地獄と絶望
「そ、そんな...。よりにもよってこのタイミングで?す、皇様が黙っていないのではありませんか?」
「確かに、皇の坊ちゃんからも身請けの打診が来ているがな...。こちらとしても悩んでいるところなんだ。だが遠里小野様が提示される金額の方がデカくてな。こちらとしては、そちらと契約を結びたいと思っている。...なにより、遠里小野様はお前の番なんだから、そちらと結ばれる方が...」
「でも!僕は千善様と一緒にいたいです!!彼が本当の運命の番...。だからどうか...どうか...」
雅楽は和武に懇願するが...和武は父親としてではなく、楼主としての答えを選んだ。
「だが、雅楽。現に番であるのは遠里小野様。金額も上をいっている。これは楼主としての命だ。お前を遠里小野様に身請けしていただく。」
「そ、そんな...」
「...悪く思うなよ。こっちも商売なんだ...身請けまでは3ヶ月せめてその間に皇の坊ちゃんとお別れをしておくんだな。」
そう言うと、和武は牢から出て行った。雅楽は顔を真っ青にし、ガラガラと音を立てて心が崩れるのを感じた。...期限はあと3ヶ月。千善が帰って来るのは1ヶ月後。共にいられるのは長くて2ヶ月。もう絶望するしかない。やっと、やっとこんな牢の中でも幸せを掴めたというのに、こんなのってない。あんまりだ...。
「雅楽様...。」
「...お花。僕はとんでもない勘違いをしていたようだよ。...僕ははなから幸せになどなってはいけなかったんだ。」
「そんなことありません!そうだ!皇様が帰ってきたら身請けの話しをもう一度しましょう?きっと皇様も雅楽様のためなら...」
「お花。もういいんだ。もう期待するのは疲れた。大人しく大和様の元に行くのが...」
「そうだぜ?雅楽。お前はオレの所に来るのが一番だ。」
音もなく現れたのは大和であった。番のフェロモンに当てられ雅楽はヒートを起こし苦しんでいる。

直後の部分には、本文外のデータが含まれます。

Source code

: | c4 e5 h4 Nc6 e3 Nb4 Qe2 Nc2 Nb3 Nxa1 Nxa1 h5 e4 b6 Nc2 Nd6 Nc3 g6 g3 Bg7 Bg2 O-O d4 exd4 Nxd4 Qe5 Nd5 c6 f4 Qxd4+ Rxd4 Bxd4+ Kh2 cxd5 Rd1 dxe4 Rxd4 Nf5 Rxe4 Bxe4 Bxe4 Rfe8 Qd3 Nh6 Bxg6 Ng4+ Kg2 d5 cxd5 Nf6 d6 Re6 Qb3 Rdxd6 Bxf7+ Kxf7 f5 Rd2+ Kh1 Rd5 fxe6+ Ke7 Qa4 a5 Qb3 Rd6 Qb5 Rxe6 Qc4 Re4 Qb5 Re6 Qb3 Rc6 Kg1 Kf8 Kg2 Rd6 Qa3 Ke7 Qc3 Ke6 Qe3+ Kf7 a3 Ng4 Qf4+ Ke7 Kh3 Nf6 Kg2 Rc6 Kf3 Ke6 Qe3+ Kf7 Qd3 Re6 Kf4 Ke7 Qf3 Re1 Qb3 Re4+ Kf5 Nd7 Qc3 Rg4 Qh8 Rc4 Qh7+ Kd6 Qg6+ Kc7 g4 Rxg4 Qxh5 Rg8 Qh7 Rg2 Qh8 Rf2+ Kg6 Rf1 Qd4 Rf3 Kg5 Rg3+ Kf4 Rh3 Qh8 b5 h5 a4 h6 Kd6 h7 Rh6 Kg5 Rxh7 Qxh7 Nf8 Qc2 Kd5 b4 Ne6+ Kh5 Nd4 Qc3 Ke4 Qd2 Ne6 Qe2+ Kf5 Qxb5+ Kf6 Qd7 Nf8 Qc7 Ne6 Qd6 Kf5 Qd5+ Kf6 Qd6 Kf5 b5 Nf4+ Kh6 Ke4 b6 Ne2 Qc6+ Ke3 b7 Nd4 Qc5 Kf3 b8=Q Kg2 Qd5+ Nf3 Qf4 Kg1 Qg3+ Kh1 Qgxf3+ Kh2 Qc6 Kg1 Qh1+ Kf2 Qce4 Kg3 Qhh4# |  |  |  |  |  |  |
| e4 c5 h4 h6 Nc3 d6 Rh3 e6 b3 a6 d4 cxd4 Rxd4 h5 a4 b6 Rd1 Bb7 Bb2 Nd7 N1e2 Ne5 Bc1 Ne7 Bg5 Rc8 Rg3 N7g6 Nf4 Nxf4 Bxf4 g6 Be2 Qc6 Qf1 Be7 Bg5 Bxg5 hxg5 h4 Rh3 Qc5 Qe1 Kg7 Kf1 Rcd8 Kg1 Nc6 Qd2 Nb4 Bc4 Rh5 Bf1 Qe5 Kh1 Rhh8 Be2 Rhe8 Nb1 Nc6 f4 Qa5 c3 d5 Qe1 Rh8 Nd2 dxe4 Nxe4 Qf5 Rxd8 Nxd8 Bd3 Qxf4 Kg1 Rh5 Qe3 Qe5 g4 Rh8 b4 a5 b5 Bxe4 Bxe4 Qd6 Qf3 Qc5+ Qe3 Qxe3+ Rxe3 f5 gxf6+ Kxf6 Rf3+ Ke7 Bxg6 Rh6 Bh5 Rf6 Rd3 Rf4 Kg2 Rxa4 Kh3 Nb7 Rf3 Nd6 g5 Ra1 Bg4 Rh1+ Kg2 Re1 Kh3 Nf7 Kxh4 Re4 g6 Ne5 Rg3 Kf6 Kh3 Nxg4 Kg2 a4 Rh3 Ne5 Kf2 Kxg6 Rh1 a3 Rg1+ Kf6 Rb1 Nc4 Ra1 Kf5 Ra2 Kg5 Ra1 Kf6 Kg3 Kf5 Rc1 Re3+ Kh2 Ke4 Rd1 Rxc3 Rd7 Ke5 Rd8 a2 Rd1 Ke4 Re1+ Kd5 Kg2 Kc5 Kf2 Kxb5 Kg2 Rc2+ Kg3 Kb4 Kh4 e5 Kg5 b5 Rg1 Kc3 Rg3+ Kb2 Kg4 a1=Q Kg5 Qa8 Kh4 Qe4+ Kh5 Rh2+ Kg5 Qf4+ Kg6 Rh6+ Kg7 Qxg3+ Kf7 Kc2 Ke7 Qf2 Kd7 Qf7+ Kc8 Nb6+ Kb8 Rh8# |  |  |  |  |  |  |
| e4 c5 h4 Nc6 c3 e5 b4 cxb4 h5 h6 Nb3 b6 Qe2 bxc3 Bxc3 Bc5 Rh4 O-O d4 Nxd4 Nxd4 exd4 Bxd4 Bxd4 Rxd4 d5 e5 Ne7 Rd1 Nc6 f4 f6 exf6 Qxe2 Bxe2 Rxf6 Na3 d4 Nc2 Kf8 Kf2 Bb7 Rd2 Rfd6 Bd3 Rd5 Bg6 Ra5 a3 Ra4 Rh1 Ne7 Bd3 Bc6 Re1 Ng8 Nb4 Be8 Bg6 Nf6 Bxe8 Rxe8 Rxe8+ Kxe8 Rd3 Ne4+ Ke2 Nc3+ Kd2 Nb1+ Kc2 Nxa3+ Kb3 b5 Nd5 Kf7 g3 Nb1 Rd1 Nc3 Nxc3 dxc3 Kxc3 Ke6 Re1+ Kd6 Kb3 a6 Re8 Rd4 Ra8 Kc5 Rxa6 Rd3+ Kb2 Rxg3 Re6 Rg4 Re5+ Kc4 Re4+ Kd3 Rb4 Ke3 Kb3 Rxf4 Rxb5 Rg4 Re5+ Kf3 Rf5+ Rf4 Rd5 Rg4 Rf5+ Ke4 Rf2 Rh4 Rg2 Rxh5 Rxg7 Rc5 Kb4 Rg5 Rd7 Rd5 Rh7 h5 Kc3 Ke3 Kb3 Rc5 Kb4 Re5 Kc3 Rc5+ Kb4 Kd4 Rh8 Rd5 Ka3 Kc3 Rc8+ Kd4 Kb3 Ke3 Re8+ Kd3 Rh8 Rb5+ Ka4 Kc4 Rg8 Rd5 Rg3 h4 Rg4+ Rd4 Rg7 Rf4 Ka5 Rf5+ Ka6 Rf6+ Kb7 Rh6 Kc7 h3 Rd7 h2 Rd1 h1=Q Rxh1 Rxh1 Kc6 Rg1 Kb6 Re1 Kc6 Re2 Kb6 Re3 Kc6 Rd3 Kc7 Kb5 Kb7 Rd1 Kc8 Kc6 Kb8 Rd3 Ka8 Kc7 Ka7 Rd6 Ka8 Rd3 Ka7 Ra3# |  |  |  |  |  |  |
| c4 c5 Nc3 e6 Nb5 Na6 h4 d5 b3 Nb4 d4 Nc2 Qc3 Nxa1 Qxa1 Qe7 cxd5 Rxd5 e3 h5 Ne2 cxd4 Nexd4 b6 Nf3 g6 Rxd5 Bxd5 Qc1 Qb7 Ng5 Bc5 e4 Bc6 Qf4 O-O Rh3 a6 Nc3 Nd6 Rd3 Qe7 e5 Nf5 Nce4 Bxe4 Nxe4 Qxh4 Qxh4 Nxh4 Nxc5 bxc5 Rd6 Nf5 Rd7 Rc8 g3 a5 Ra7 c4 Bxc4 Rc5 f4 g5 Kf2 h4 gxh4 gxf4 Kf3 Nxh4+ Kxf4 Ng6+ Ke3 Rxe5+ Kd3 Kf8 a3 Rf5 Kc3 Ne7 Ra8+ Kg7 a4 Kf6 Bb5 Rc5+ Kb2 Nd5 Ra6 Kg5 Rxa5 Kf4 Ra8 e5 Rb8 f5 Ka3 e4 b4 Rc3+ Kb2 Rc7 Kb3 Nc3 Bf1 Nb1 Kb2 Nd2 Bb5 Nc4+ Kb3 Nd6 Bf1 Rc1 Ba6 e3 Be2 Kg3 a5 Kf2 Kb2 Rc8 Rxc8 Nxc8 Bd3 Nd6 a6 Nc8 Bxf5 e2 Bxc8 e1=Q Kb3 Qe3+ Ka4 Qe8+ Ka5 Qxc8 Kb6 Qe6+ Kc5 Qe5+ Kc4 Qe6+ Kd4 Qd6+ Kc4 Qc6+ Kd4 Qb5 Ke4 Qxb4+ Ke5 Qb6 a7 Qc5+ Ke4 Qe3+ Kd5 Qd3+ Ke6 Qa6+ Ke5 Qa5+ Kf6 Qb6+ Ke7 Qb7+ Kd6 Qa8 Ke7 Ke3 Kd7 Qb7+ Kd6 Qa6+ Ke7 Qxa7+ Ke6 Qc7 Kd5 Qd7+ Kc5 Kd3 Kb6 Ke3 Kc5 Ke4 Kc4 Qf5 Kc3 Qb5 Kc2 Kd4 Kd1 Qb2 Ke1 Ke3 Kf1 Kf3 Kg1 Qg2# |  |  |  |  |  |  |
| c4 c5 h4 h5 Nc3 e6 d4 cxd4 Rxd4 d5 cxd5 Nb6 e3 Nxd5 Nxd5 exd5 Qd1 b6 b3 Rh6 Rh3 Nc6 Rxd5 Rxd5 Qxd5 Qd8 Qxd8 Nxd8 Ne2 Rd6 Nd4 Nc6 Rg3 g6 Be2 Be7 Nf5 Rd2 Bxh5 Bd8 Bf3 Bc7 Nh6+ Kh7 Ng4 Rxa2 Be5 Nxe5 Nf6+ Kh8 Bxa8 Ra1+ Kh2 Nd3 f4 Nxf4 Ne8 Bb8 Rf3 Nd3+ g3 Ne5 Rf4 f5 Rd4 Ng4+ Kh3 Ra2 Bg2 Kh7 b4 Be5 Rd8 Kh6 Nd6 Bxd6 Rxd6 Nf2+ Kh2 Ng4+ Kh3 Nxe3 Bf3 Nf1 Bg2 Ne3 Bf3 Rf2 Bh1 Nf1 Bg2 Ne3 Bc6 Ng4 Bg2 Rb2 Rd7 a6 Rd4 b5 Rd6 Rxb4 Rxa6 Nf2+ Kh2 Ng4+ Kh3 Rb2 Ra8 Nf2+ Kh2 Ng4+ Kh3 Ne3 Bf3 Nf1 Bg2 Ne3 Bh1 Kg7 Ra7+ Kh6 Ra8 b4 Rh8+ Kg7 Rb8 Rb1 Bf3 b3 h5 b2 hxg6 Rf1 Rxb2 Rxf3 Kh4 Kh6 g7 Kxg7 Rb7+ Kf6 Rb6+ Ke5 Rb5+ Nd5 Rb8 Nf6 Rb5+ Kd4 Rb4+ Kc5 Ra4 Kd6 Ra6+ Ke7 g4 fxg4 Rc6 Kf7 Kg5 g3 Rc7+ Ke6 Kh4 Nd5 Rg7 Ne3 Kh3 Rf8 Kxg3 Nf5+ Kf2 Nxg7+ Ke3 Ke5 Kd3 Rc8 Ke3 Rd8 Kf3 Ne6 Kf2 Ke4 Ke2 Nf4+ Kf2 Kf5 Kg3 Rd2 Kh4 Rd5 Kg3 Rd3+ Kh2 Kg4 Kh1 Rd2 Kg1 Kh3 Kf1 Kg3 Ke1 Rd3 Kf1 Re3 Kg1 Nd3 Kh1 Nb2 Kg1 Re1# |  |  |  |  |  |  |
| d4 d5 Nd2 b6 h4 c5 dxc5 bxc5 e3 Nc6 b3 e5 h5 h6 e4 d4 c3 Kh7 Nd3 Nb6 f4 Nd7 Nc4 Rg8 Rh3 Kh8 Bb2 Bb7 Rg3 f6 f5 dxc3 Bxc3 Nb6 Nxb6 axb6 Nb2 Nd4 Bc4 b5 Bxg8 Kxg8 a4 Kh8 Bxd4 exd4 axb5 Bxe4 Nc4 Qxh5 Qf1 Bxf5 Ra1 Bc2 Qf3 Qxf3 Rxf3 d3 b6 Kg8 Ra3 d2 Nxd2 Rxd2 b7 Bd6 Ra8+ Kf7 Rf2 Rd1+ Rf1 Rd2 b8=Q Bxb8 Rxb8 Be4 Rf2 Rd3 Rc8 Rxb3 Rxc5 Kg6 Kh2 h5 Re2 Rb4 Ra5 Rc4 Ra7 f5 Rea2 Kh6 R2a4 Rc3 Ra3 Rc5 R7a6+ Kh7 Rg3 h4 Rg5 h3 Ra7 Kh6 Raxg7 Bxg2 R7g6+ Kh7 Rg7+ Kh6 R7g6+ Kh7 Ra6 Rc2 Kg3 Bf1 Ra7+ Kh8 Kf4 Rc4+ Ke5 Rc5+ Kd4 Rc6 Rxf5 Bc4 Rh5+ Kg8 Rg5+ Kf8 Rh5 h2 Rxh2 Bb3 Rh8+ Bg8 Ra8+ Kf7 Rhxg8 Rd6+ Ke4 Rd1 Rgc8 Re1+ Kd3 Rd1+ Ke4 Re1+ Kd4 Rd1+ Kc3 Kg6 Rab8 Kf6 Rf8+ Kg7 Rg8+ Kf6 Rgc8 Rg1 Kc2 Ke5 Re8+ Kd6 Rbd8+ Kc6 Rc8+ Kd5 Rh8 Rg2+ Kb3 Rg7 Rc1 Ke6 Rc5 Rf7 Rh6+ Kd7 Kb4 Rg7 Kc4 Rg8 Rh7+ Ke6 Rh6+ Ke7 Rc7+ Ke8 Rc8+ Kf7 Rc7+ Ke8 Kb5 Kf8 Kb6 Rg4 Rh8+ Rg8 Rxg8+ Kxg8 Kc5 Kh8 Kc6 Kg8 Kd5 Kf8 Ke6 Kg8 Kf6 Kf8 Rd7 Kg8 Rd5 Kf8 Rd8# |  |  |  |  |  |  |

「あぁ、雅楽。可哀そうにな。こんなにも苦しんで。誓え。オレの物になると。そうすれば楽にしてやるぞ?」
「だ、誰が...、そんな誓いをするもんですか。」
「おいおい。あんまり我儘を言っちゃあ、いけないぜ?」
大和はそう言うと、雅楽を抱きしめ耳元でささやく。
「今日はたぁくさん種付けしてやるからなぁ。それも孕むほど。嬉しいだろ?これからは毎日毎日来てやるからなぁ。なんせ、身請けは決まったも同然なんだから。」
雅楽は静かに涙を流す。これから己を待つのは地獄の日々。きっとこれは死ぬまで続くのであろう。あぁ、千善様ごめんなさい。貴方様に逢うのはもう無理かもしれません...。
「いいか?もうお前はオレの物なんだから堕胎薬を飲むのは許さない。必ずオレの子を産んでもらうからな。」
雅楽がいるのは地獄の門前。これからここへ入って行くのか...。千善様。貴方の幸せをずっと、ずっと願っております。